==== Supplied data ====
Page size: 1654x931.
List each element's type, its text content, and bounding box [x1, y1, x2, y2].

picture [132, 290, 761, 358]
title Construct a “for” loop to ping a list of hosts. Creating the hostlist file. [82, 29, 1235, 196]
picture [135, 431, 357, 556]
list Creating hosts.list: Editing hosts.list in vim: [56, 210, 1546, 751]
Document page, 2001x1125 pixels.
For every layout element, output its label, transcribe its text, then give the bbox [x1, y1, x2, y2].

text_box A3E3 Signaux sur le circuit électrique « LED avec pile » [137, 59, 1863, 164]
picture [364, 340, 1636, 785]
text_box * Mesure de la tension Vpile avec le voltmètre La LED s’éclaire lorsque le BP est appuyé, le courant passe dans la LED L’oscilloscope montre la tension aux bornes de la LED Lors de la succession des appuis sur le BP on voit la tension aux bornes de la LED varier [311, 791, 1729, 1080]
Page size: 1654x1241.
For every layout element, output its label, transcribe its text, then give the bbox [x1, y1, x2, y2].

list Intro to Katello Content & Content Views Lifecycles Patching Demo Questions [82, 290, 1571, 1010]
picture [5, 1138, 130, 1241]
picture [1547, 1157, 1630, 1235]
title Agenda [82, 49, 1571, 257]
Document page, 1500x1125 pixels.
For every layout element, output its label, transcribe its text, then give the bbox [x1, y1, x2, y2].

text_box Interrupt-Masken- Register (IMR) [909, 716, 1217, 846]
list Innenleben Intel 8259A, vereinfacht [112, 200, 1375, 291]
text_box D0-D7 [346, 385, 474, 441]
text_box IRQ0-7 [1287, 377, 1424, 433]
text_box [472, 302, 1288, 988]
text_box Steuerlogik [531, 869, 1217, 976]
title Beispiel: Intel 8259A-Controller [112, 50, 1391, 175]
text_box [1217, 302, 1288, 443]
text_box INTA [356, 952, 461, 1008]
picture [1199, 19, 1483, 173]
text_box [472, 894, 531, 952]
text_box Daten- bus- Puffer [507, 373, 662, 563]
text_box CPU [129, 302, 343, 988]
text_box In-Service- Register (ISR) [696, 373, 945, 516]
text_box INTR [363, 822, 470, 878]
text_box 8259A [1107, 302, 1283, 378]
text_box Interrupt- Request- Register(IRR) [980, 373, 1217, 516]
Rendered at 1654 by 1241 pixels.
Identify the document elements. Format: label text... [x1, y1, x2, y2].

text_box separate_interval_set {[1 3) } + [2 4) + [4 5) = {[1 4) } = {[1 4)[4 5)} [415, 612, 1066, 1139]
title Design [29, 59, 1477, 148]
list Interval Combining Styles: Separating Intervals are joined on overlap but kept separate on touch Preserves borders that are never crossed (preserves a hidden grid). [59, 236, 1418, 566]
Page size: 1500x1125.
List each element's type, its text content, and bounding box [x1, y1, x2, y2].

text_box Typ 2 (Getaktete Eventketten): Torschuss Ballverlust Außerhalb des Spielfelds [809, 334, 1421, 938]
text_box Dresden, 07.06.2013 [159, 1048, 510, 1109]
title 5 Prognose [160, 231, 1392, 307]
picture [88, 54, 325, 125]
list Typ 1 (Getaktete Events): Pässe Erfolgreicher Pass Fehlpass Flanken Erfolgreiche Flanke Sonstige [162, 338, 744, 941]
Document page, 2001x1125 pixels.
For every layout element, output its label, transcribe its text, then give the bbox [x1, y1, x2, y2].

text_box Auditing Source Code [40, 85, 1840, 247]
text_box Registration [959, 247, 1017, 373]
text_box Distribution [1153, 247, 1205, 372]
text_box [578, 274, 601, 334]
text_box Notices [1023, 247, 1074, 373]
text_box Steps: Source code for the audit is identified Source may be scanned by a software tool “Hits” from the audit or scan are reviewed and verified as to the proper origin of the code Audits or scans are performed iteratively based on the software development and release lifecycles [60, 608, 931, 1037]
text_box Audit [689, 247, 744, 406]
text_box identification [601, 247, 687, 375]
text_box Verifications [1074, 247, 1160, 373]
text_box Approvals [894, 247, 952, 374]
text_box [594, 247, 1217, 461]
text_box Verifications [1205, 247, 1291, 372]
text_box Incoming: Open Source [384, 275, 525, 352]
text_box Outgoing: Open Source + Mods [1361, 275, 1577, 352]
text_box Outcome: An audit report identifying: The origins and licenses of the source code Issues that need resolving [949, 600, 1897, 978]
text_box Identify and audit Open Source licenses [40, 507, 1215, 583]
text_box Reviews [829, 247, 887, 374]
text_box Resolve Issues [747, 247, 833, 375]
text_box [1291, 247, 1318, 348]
====
**Objective**
Set out the lines of the listing as a numbered list, beginning at the line that contains "Rendered at 1654 by 1241 pixels." and stopping after the line that contains "title Design [29, 59, 1477, 148]". Leave out any blank lines.

**Reply to the exercise**
1. Rendered at 1654 by 1241 pixels.
2. Identify the document elements. Format: label text... [x1, y1, x2, y2].
3. text_box separate_interval_set {[1 3) } + [2 4) + [4 5) = {[1 4) } = {[1 4)[4 5)} [415, 612, 1066, 1139]
4. title Design [29, 59, 1477, 148]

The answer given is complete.